In fact, this separate system could collect a majority of all the spewing oil even without the cap, according to one estimate. Retired Coast Guard Adm. Thad Allen, who is overseeing the response effort, on June 18 said he thought the flow rate from the well was in the neighborhood of 35,000 barrels a day.

The ultimate solution – shutting off the flow of oil entirely by drilling a relief well – is currently slated for completion some time in August.

Introducing ... the Helix Producer

The new system set to come on line Sunday works independent of any cap because it involves a valve on the side of the blowout preventer called the “kill line.” A ship called the Helix Producer, which can process about 25,000 barrels a day, will connect to the kill line. BP is already using the kill line’s twin, the “choke line,” to siphon about 9,000 barrels of oil a day to a ship called the Q4000.

Even with the cap off, the Q4000 is collecting an average of 8,000 barrels of oil daily, said Kent Wells, BP’s senior vice president of exploration and production, on Saturday.

So when the Helix is operating at full capacity – which could take a few days – it and the Q4000 could bring collection capacity to nearly 35,000 barrels a day irrespective of the cap. With the old cap on, BP had been capturing roughly 26,000 barrels a day and interruptions of a day or more were common. A lightning strike and an accident with a robot both resulted in the collection of significantly less oil for a time.

Scientists have suggested that between 35,000 and 60,000 barrels of oil could be gushing from the wellhead daily.

Building a better cap

The ramping up of the Helix comes as BP is also trying to bolt a new and better fitting cap to the top of the blowout preventer.

The old cap, which was removed Saturday, was fitted atop the sawed-off stump of the riser pipe.

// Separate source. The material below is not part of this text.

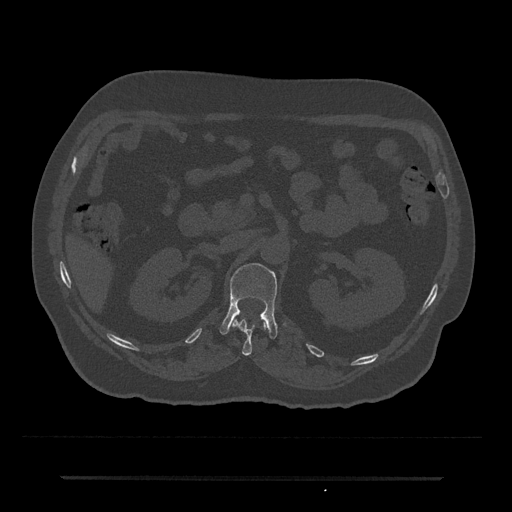
CT including the spine, one axial slice; 120 kVp; bone window (W 1800 / L 400 HU); 512 × 512 image matrix, field of view 437 × 437 mm. Male patient, age 69 years. Case-level facts recorded for this patient, not image findings: primary cancer: prostate.
Outlined on this slice (semi-automatically segmented with operator editing):
- L1 vertebra: bounding box <219,263,277,339> (left, top, right, bottom; pixels)
- T12 vertebra: <231,315,267,356>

Using remotely controlled robots, engineers will try to unbolt from the blowout preventer that stump of the riser pipe and in its place affix the new cap assembly, which weighs 100 tons and is 30 feet tall.

[Editor's note: The original misstated the height of the new assembly.]

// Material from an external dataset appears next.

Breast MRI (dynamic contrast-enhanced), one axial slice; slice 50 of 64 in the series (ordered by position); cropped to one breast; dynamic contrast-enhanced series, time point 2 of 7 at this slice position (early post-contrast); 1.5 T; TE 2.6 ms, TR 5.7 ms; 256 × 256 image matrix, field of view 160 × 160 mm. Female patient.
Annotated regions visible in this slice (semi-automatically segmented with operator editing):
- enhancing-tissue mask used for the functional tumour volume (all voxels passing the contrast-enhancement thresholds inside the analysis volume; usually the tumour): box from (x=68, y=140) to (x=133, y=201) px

BP officials were hopeful that the cap could be in place as soon as Monday. If it works, the cap – along with the Helix and Q4000 – is expected to collect virtually all the oil leaking from the well, though trickles could still escape if the seal is not perfect.

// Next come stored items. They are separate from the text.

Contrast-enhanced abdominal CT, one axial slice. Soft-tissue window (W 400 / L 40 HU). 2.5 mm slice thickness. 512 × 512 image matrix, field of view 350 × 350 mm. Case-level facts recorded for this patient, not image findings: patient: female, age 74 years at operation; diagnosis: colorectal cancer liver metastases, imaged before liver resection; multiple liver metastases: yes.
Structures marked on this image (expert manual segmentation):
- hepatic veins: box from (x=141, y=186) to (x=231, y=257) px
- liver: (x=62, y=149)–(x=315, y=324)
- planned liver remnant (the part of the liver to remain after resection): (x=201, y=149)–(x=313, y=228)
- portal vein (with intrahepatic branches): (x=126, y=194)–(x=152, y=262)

With all these efforts set to succeed or fail in the next few days, this week is shaping up to be one of the most important since the Deepwater Horizon exploded and sank in late April. That’s partly because hurricane Alex is forcing BP’s hand.

Hurricane Alex's impact

BP and the Coast Guard had wanted to space out these operations, bringing the Helix on line a week ago and then assessing the situation. It is possible that the Helix, Q4000, and old cap might have collected all the oil, making the new cap unnecessary.

But high waves from hurricane Alex delayed the deployment of the Helix and also showed how vulnerable to hurricanes the current collection system is. Even though the hurricane never approached the spill site, BP almost had to abandon its oil collection.

The pipes attached to the old cap were ill suited to weather storms. The new cap will include two flexible riser pipes, which will make it easier for ships to connect to them before and after a hurricane passes. Moreover, the new cap will have more oil-collection capacity.

With a week or more of clear weather forecast, BP and the Coast Guard are scrambling to try to get as many parts of new system as possible ready before another storm hits.